Stamm Pamela L, Jenkins J Kimble, Vigrass Howard G
Department of Pharmacy Practice, Harrison School of Pharmacy, Auburn University, 125 Walker Boulevard, Auburn, AL 36849-0001, USA.
Ann Pharmacother. 2005 Mar;39(3):555-8. doi: 10.1345/aph.1D311. Epub 2005 Feb 8.
To report a case of possible beta-antagonist-induced thrombocytopenia.
A 44-year-old African American woman with systemic lupus erythematosus developed thrombocytopenia. Splenic sequestration was suspected, but the rise in platelets after splenectomy was temporary. Bacterial and viral etiologies were ruled out, since thrombocytopenia continued 6 months after splenectomy. Her medications acetaminophen, amitriptyline, amlodipine, beta-antagonists, and diphenhydramine were suspected. Nadolol and labetalol were started immediately prior to splenectomy. Six months after splenectomy, the woman was hospitalized for pneumonia; the platelet count was 50 x 10(3)/mm(3). Nadolol was discontinued on day 2. Within 24 hours, the platelet count rose to 128 x 10(3)/mm(3) and exceeded 200 x 10(3)/mm(3) by day 7. Labetalol was discontinued on day 8, but no additional significant rise occurred. The patient developed thrombocytopenia one year later when placed on nadolol and famotidine during admission for a gastrointestinal bleed. The platelet count decreased during the admission. Both drugs were discontinued after the last platelet count (100 x 10(3)/mm(3)). The platelet count had normalized by the follow-up visit 16 days later and remained normal until the patient's death almost a year later.

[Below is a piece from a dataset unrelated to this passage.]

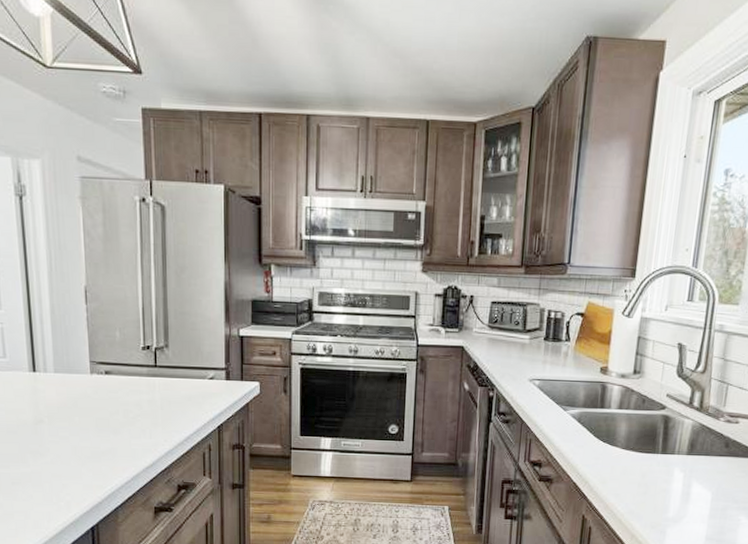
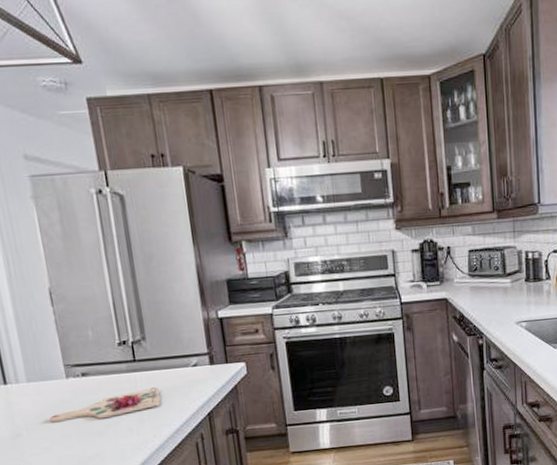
cutting board: none [70,394,175,417] -> present [49,387,161,423]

Thrombocytopenia is not a common adverse effect of beta-antagonist therapy. As of February 1, 2005, only 4 case reports of suspected beta-antagonist-associated thrombocytopenia have been published in English, and the medications cited are unavailable within the US. After splenectomy, the thrombocytopenia might have resolved if the beta-antagonists had not been present. Since thrombocytopenia resolved within 24 hours of discontinuation of nadolol, it is likely that the continued thrombocytopenia was beta-antagonist induced. The likelihood that the beta-antagonist caused the adverse event is possible according to the Naranjo probability scale.

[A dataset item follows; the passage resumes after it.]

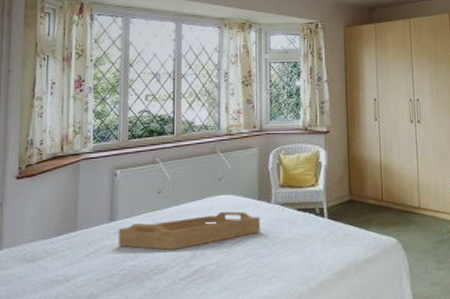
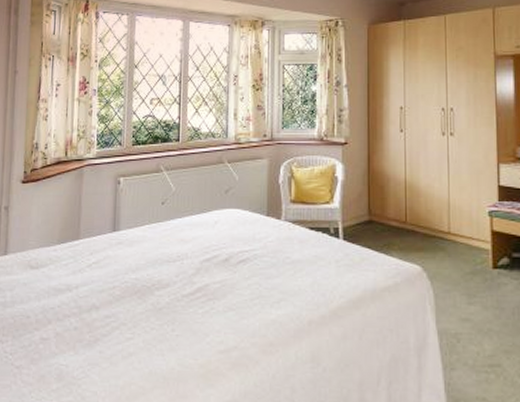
serving tray: present [118,211,260,251] -> none [120,226,268,266]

The temporal association between the discontinuation of nadolol and the rise in platelets suggests that the thrombocytopenia resulted from nadolol.
报告一例可能由β受体拮抗剂诱发血小板减少症的病例。
一名44岁患有系统性红斑狼疮的非裔美国女性出现血小板减少症。怀疑是脾扣押,但脾切除术后血小板升高是暂时的。细菌和病毒病因被排除,因为脾切除术后6个月血小板减少仍持续存在。怀疑其服用的对乙酰氨基酚、阿米替林、氨氯地平、β受体拮抗剂和苯海拉明等药物有问题。纳多洛尔和拉贝洛尔在脾切除术前立即开始使用。脾切除术后6个月,该女性因肺炎住院;血小板计数为50×10³/mm³。第2天停用纳多洛尔。24小时内,血小板计数升至128×10³/mm³,第7天超过200×10³/mm³。第8天停用拉贝洛尔,但未出现进一步显著升高。该患者1年后因胃肠道出血入院期间服用纳多洛尔和法莫替丁时再次出现血小板减少症。住院期间血小板计数下降。最后一次血小板计数(100×10³/mm³)后两种药物均停用。1个月后随访时血小板计数已恢复正常,直至近1年后患者死亡一直保持正常。
血小板减少症并非β受体拮抗剂治疗的常见不良反应。截至2005年2月1日,仅有四份英文报告疑似β受体拮抗剂相关血小板减少症,且所提及药物在美国无法获取。脾切除术后,如果没有β受体拮抗剂,血小板减少症可能已得到缓解。由于停用纳多洛尔后24小时内血小板减少症得到缓解,持续的血小板减少症很可能是由β受体拮抗剂诱发的。根据Naranjo概率量表,β受体拮抗剂导致该不良事件是有可能的。
停用纳多洛尔与血小板升高之间的时间关联表明血小板减少症是由纳多洛尔引起的。